**Exercise tasks**
1 > Using the post on relaxation and writing, decide whether each statement agrees with it. Answer yes or no for each, and quote the deciding words.
(a) The writer chose to skip the writing, too, and take a bath.
(b) The writer has three hours between the last kid's bedtime and their own.
(c) The writer puts "busy" in quotes out of doubt that people are really busy.
2 > Answer these questions from the post on relaxation and writing.
(a) For many people, what is cancer at worst?
(b) What did the writer take into the bath?
(c) What did the writer stare at for a long time in the bath?
3 > From the post on relaxation and writing, copy the stretch from "But as life" through "it’s a scourge.".
--- Excerpted passage ---
On relaxation and writing

In most ways, life is easier than it has ever been in history (assuming that you live in the developed world, of course).  Central heating is universal.  Life expectancy stretches well into the 70s.  Most of us are unlikely to ever contract the measles, chicken pox, or polio.  Cancer is no longer a guaranteed death sentence–for many it is at worst a chronic condition.  We have computers and smart phones and so we need memorize anything.  We have ample time for watching television or movies or playing video games, all of which are better than they have ever been.

But as life has gotten so much easier and healthier, we’ve suddenly become “busy”.  I put that in scare quotes not because I don’t believe people are actually busy.  I do.  I put it in quotes because by that I mean more than just we have a lot of things to do.  I mean that busy-ness has become a virtue and a part of many of our identities.  And it’s a scourge.

Tonight, as I was putting the kids to bed, I was feeling tired thinking about all the things I really needed to do.  I needed to clean up the house.  I really needed to write.  I should probably work out.  There’s laundry that needs folding.  And I only have two hours between when the last kid goes to bed and when I need to go to bed, so I was agonizing over what I should do.  But all this thinking about my tasks and what I should do was sapping my desire to do the one thing that I felt like I really, really, REALLY needed to do and that was write.  So, I decided to do something radical–I decided to skip everything (including the writing) and go take a bath.

I feel guilty about doing something like taking a bath.  Rest and relaxation are supposed to be earned after you’ve completed all your tasks and I am so busy that I never get them all completed, which means that I don’t deserve to relax, which means that by taking one I’m being lazy and self-indulgent.  That’s my thought process every goddamn time.

But, anyway, tonight, I settled into the bath with a glass of water and a book and I had a nice, long rest.  For a long time, I just stared at the ceiling.  And as the busy-ness floated away, I started feeling like I wanted to write.  My mind drifted over to plot points, to character development problems, to places I could take my writing, revisions I needed to make.  In resting my body and resting my mind, I was able to refocus, and that led to inspiration.

Our busy-ness is hurting us.  Writers aren’t the only ones who benefit from flexing creative muscles–lawyers, doctors, architects, nurses, truck drivers, nursing home attendants, waitresses, retail workers: everybody’s life and work can be bettered with a little bit of creativity.  And feeling creative and letting your mind run can only happen when you are rested and resting.  We’re all so, so busy, attending to this task or that task, and none of it feels optional.  But I would guess that if we all took a step back and really weighed the pros and cons, we’d discover that there are pockets of time, tasks that could be left undone while we rest our bodies and minds.  We’d all probably be better off for it.
--- Given records ---
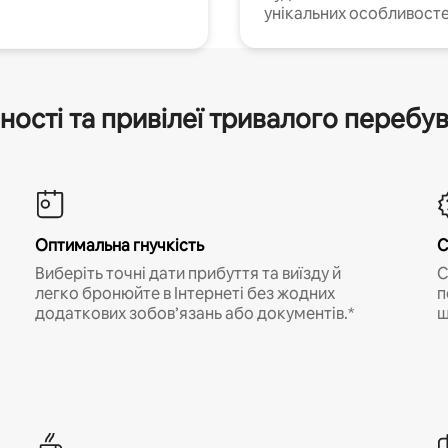
унікальних особливосте
ності та привілеї тривалого перебу
Оптимальна гнучкість
С
Виберіть точні дати прибуття та виїзду й
С
легко бронюйте в Інтернеті без жодних
п
додаткових зобов’язань або документів.*
щ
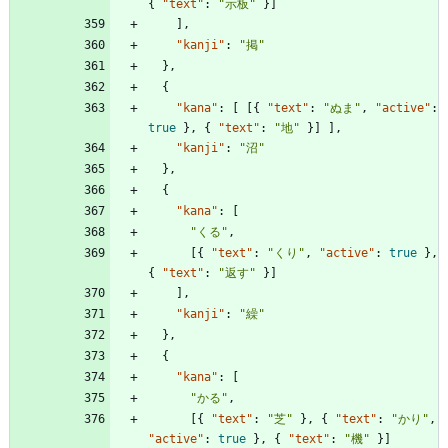
{
"text"
:
"示板"
}
]
]
,
"kanji"
:
"掲"
}
,
{
"kana"
:
[
[
{
"text"
:
"ぬま"
,
"active"
:
true
}
,
{
"text"
:
"地"
}
]
]
,
"kanji"
:
"沼"
}
,
{
"kana"
:
[
"くる"
,
[
{
"text"
:
"くり"
,
"active"
:
true
}
,
{
"text"
:
"返す"
}
]
]
,
"kanji"
:
"繰"
}
,
{
"kana"
:
[
"かる"
,
[
{
"text"
:
"芝"
}
,
{
"text"
:
"かり"
,
"active"
:
true
}
,
{
"text"
:
"機"
}
]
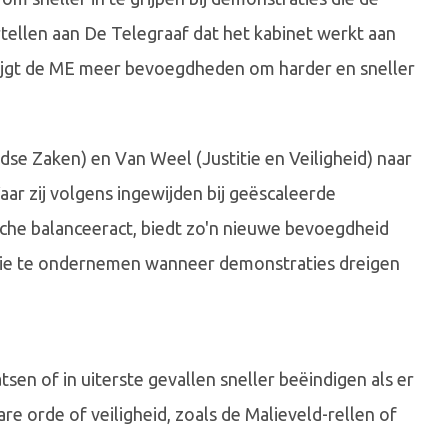
tellen aan De Telegraaf dat het kabinet werkt aan
ijgt de ME meer bevoegdheden om harder en sneller
dse Zaken) en Van Weel (Justitie en Veiligheid) naar
r zij volgens ingewijden bij geëscaleerde
sche balanceeract, biedt zo'n nieuwe bevoegdheid
tie te ondernemen wanneer demonstraties dreigen
en of in uiterste gevallen sneller beëindigen als er
re orde of veiligheid, zoals de Malieveld-rellen of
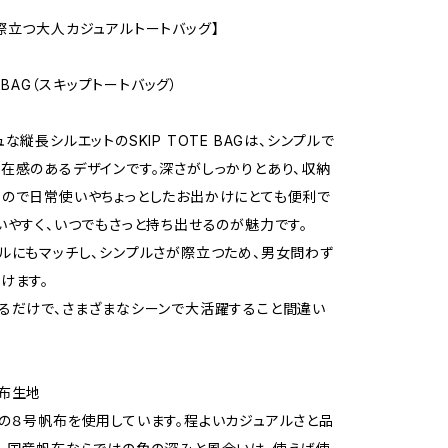
際立つ大人カジュアルトートバッグ】
E BAG（スキップトートバッグ）
な縦長シルエットのSKIP TOTE BAGは、シンプルで
在感のあるデザインです。深さがしっかりとあり、収納
ので日常使いやちょっとしたお出かけにとても便利で
いやすく、いつでもさっと持ち出せるのが魅力です。
ルにもマッチし、シンプルさが際立つため、男女問わず
けます。
るだけで、さまざまなシーンで大活躍すること間違い
布生地
の８号帆布を使用しています。程よいカジュアルさと品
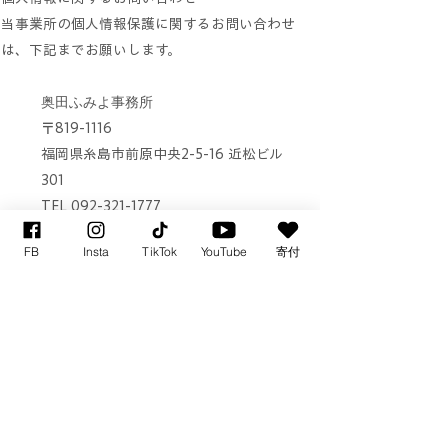
当事業所の個人情報保護に関するお問い合わせ
は、下記までお願いします。
奥田ふみよ事務所
〒819-1116
福岡県糸島市前原中央2-5-16 近松ビル
301
TEL
092-321-1777
FAX
092-321-1778
FB
Insta
TikTok
YouTube
寄付
れいわ新選組
参議院議員 奥田ふみよ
---
**Answers by task**
1 >
(a) Yes: "I decided to skip everything (including the writing) and go take a bath."
(b) No: "I only have two hours between when the last kid goes to bed and when I need to go to bed"
(c) No: "I put that in scare quotes not because I don’t believe people are actually busy."

2 >
(a) A chronic condition.
(b) A glass of water and a book.
(c) The ceiling.

3 >
But as life has gotten so much easier and healthier, we’ve suddenly become “busy”.  I put that in scare quotes not because I don’t believe people are actually busy.  I do.  I put it in quotes because by that I mean more than just we have a lot of things to do.  I mean that busy-ness has become a virtue and a part of many of our identities.  And it’s a scourge.